Design & Install structured cabling, in order to build an Ethernet (wired) network
Implement a wireless network - no need for cabling to work areas. Look at our wired vs. wireless page to help you decide whether to build a wired or wireless network.

The third option of running an Ethernet network without hiding the cables using structured cabling is available, but trailing wires across an office is not recommended and may not meet health and safety standards.

Business Networking Products

Cabling

For wired networks, it is important to ensure you have (or choose) the correct cabling to meet required data transfer speeds.

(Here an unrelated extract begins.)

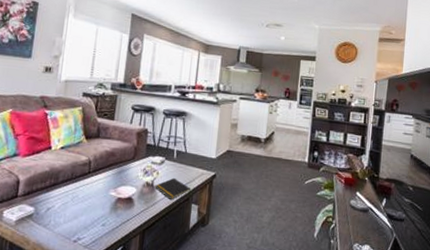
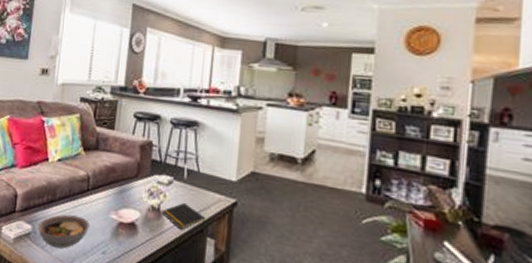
bowl: none [40,195,91,225] -> present [37,214,90,249]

UTP (Unshielded Twisted-Pair) is the most commonly used cabling for Ethernet networks; commonly used UTP is referred to as Cat-5, Cat-5e or Cat-6. Fiber Optic cabling is used selectively for bandwidth demanding connections.

VPN Firewall Router

Connect your office network, securely, to other geographically distant networks and the Internet via an ISDN or broadband connection.

Network Cards & Adapters

Connect laptops and desktop PC's to a business network using either wired or wireless adapters that slot into your computer via USB, PCI or Cardbus (PCMCIA slot on laptops).

Swithches

Enable multiple computers, printers and other network-attached devices to be connected together using cabling, to transfer information, including emails, files and printer requests.

Print Servers

No need to dedicate a PC to manage print requests and queues, use a print server device instead.

Wireless Access Points

Used for extending Ethernet (wired) networks where cabling cannot reach or to provide instant connectivity for mobile staff. Also used to 'boost' a wireless signal across a building to ensure network coverage for all employees.